DU is a form of waste uranium-238 left from the production of nuclear weapons and reactor fuel rods. It is used in armor-piercing ammunition by the US and several other countries. It was heavily used by US and NATO forces against Iraq, Serbia, Bosnia, Kosovo, and Afghanistan.
The Pentagon proposal cited opposition to DU as a key driver in the decision, noting: “Limited opposition to the use of DU exists in some circles based on the idea that, as a heavy metal, depleted uranium deposited on the battlefield might represent a serious persistent health or environmental hazard. Because of this opposition, the Army has been exploring alternative materials for KE penetrator applications.”
A U-turn by the US this year over its threat to use DU in attacks in Iraq and Syria was another sign of the growing stigmatization of the weapons. Opposition to the use of DU is most apparent in well-supported UN General Assembly resolutions on the issue.
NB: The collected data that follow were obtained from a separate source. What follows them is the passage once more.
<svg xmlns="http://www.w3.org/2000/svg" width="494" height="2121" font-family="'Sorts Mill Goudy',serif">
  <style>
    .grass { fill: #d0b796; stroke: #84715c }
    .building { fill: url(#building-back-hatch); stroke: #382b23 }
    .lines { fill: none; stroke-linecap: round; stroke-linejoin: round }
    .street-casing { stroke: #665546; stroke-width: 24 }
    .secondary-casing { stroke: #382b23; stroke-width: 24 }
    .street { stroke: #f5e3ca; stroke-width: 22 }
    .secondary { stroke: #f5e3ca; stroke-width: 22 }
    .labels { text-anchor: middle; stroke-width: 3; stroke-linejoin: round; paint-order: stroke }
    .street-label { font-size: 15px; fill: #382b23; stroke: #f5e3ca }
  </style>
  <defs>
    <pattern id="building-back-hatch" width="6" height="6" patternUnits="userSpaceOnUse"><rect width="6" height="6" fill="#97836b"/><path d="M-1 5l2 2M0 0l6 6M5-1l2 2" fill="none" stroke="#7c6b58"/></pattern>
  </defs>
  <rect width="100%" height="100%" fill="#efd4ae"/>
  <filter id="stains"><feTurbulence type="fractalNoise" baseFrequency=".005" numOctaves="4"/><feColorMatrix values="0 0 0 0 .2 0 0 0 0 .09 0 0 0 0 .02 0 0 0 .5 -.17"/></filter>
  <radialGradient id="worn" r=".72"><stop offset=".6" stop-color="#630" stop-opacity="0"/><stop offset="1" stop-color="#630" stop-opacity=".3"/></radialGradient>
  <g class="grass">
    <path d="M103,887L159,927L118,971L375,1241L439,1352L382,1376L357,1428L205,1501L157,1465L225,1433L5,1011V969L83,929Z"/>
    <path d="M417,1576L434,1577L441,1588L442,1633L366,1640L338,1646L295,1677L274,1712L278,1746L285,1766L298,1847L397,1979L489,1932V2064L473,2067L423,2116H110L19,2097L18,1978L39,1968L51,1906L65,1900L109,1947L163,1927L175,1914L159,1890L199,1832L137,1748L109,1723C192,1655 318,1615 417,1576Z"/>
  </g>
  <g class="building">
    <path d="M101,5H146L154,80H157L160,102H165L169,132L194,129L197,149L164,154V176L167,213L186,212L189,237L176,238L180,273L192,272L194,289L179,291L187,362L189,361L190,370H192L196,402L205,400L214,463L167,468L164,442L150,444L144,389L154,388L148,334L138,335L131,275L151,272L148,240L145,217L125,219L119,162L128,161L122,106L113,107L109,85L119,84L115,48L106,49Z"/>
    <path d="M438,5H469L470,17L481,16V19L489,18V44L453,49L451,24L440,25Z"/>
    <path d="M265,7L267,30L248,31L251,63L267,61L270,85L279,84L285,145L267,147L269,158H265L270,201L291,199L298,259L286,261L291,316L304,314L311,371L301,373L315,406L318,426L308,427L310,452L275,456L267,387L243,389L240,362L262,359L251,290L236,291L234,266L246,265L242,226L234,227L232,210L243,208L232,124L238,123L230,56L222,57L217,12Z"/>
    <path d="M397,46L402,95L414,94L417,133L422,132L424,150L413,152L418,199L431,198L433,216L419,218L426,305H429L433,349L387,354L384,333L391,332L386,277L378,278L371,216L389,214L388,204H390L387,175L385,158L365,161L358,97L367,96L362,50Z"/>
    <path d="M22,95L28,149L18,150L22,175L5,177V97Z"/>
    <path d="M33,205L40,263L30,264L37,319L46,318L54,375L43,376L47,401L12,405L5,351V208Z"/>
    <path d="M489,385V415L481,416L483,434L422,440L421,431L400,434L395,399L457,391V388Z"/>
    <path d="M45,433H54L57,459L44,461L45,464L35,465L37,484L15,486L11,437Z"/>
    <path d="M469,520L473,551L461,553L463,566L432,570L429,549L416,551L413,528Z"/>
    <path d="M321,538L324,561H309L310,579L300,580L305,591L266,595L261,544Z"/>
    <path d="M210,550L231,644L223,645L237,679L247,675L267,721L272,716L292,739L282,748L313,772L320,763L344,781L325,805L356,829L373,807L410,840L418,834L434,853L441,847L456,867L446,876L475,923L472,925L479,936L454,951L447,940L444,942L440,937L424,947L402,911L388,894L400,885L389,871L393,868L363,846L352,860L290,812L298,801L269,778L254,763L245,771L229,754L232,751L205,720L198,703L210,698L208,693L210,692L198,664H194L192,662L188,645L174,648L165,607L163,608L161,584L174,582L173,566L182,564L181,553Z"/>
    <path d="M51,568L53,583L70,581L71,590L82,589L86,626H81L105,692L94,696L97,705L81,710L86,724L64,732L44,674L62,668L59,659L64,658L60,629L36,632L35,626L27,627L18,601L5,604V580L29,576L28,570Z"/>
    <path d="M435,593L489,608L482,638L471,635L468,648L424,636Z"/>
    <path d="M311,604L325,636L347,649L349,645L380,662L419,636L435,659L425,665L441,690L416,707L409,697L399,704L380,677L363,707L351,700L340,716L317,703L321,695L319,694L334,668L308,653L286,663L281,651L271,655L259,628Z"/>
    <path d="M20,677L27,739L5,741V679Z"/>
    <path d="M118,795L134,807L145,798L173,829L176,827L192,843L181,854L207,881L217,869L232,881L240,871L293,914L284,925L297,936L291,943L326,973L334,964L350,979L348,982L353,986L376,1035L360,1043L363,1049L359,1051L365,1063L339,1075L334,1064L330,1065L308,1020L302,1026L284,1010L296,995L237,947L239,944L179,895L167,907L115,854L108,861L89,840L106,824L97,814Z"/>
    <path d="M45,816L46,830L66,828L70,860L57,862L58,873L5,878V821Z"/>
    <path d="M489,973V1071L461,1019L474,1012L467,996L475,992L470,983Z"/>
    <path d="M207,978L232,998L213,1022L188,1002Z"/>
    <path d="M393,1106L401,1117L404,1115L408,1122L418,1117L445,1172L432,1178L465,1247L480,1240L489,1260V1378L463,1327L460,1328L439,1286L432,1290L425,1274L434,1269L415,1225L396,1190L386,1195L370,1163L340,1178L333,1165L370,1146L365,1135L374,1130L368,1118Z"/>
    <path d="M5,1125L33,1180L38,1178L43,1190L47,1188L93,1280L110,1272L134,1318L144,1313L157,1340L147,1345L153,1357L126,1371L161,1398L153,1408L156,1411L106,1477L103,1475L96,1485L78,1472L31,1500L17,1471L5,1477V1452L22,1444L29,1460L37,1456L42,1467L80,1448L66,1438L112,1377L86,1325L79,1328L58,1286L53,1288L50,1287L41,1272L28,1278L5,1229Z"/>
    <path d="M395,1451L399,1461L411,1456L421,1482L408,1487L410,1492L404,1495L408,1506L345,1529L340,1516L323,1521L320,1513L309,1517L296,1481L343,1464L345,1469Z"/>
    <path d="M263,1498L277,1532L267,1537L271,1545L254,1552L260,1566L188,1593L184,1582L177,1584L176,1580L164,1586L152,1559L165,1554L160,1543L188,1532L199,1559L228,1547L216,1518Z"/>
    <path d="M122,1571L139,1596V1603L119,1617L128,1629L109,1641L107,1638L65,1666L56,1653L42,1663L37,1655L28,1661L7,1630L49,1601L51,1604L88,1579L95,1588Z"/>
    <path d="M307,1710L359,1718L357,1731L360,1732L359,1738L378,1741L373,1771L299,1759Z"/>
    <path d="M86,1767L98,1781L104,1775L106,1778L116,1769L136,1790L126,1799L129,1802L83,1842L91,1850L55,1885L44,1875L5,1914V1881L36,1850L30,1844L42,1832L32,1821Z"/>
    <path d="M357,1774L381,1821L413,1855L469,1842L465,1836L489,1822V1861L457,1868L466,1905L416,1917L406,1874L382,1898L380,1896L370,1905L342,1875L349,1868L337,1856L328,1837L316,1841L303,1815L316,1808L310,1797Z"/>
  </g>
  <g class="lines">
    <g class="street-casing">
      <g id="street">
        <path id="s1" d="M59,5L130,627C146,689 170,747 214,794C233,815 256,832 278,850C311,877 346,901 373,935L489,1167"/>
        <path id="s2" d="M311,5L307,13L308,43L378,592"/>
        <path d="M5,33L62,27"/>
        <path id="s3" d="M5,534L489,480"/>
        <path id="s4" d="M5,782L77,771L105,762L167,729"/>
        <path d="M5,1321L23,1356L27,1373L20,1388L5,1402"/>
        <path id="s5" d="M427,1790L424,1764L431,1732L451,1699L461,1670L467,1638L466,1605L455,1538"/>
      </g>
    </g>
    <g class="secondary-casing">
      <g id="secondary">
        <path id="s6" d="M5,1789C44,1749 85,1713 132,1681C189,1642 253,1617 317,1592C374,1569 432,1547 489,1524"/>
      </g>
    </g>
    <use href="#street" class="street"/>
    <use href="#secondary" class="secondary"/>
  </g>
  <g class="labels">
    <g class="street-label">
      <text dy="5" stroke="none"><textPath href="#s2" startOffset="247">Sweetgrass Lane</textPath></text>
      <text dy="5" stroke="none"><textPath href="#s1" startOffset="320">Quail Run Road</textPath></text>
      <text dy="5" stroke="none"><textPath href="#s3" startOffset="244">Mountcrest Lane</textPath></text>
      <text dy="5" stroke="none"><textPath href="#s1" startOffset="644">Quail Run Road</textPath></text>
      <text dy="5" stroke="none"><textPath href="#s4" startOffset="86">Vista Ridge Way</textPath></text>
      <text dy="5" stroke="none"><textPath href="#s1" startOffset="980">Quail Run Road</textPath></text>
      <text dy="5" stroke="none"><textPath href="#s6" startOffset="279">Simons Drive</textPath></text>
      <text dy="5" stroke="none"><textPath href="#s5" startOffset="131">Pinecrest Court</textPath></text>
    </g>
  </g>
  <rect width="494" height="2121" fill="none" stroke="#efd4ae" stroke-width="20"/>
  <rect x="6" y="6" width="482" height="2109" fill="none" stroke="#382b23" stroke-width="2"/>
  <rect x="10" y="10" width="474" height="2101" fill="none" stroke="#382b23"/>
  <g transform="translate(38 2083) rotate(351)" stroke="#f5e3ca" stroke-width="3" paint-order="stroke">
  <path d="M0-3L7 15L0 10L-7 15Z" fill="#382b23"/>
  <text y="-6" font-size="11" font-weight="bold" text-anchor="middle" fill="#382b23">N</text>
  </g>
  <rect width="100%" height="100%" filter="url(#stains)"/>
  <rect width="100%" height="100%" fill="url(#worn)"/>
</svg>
Veterans’ groups in the US and communities affected by firing ranges and production sites have also been vocal critics.
“This is a clear sign that public opposition to the weapons is changing the policy of their greatest advocate—the US,” said ICBUW Coordinator Doug Weir. “But developing alternatives will take time, other states continue to maintain DU, and there is still no binding obligation on users to clean up contamination in countries like Iraq.”
The US has been examining alternatives to DU since their first major use in the 1991 Gulf War—because the casual dispersal of radioactive material in conflict zones runs counter to the most fundamental norms of radiation protection, and it clearly placed civilians and the environment at risk, in many cases for years after the end of hostilities.
While the US decision is an acknowledgement of broad opposition to the weapons, DU will continue to be part of the US arsenal for many years. The latest version of its 120-mm DU shell for its Abrams tank has only just entered service and could be in use for at least five years. There is little evidence of DU skepticism in Russia, China, or Pakistan, and the UK still uses a DU tank round in spite of domestic opposition.
While a move away from DU by the US is important, it does not address problems with existing contamination, which is costly and technically challenging. Iraq, the place most affected by the wartime DU use, is struggling to deal with contamination from 1991 and 2003. It has called for assistance from the international community in dealing with DU contamination, a demand made necessary by the singular lack of obligations on the users of the weapons to assist those affected. States must give serious thought to how such obligations could be developed.